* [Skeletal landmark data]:
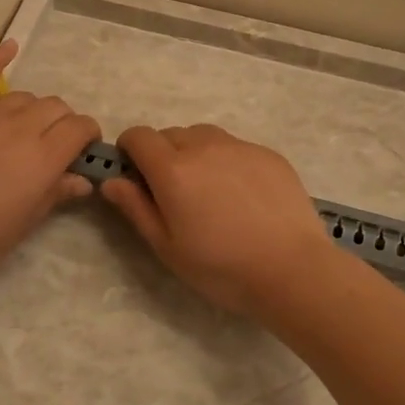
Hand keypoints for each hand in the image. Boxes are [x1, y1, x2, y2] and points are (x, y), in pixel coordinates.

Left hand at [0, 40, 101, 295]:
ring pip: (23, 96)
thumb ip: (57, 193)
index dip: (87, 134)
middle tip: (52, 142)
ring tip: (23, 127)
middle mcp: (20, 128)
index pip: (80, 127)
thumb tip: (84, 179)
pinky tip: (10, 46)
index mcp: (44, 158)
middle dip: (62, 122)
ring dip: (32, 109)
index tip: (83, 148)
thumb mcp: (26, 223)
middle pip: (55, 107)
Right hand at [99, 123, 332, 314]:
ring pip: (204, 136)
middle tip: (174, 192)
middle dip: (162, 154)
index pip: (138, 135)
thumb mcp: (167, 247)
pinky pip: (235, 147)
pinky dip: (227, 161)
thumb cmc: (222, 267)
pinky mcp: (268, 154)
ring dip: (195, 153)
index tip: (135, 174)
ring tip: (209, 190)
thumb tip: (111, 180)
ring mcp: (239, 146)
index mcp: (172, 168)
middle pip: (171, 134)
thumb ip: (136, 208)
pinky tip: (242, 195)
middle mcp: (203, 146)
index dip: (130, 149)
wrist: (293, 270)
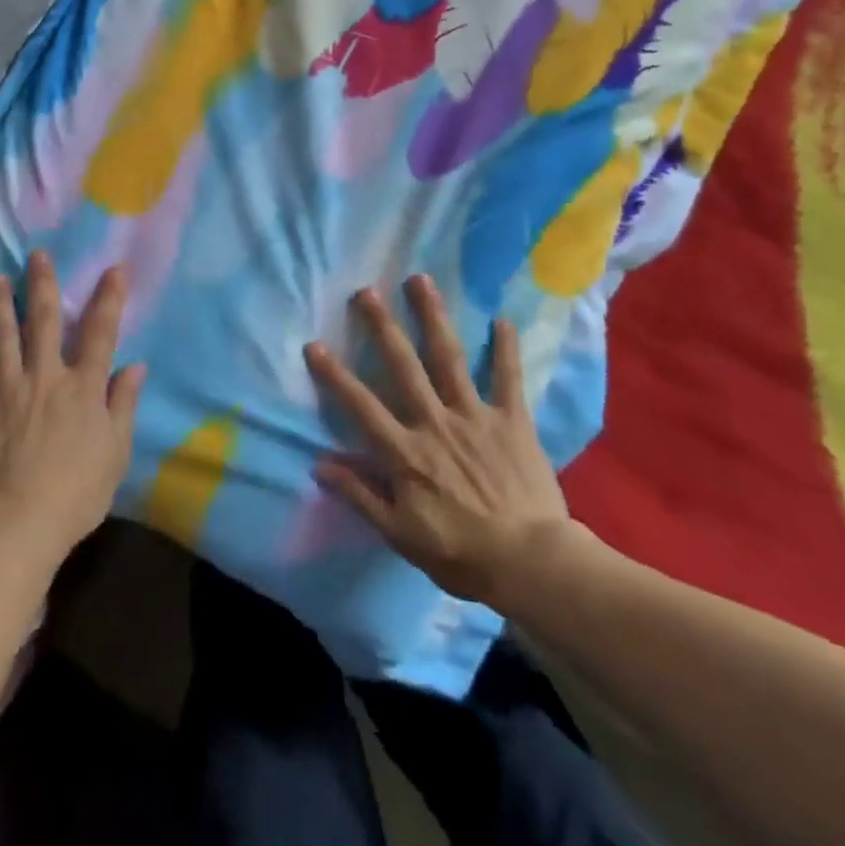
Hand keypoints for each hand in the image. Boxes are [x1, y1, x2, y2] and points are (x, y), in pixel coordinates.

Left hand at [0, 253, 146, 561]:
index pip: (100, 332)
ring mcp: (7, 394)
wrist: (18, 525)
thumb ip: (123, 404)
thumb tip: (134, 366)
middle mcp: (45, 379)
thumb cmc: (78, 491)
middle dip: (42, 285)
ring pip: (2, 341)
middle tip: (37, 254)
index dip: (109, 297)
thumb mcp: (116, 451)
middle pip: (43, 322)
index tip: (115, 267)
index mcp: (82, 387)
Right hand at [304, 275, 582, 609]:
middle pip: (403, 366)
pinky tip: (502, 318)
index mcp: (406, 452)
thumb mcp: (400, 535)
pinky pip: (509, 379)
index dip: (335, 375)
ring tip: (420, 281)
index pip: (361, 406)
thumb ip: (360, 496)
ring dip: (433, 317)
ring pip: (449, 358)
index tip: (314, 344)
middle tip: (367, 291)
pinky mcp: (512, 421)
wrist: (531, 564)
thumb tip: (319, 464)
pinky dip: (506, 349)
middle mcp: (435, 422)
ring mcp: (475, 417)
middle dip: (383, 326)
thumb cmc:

* [Assignment]:
Nothing but the lines from the one with "ring pip: (2, 341)" through the final line of the data belongs in the answer, and they must match exactly.

* [Written answer]:
ring pip: (2, 341)
middle tip: (37, 254)
index dip: (109, 297)
thumb mcp: (116, 451)
middle pip: (43, 322)
index tip: (115, 267)
index mcp: (82, 387)
Right hand at [304, 275, 582, 609]:
middle pip: (403, 366)
pinky tip: (502, 318)
index mcp: (406, 452)
thumb mcp: (400, 535)
pinky pip: (509, 379)
index dip: (335, 375)
ring tip: (420, 281)
index pip: (361, 406)
thumb ip: (360, 496)
ring dip: (433, 317)
ring pip: (449, 358)
index tip: (314, 344)
middle tip: (367, 291)
pinky mcp: (512, 421)
wrist: (531, 564)
thumb tip: (319, 464)
pinky dip: (506, 349)
middle mcp: (435, 422)
ring mcp: (475, 417)
middle dip: (383, 326)
thumb cmc:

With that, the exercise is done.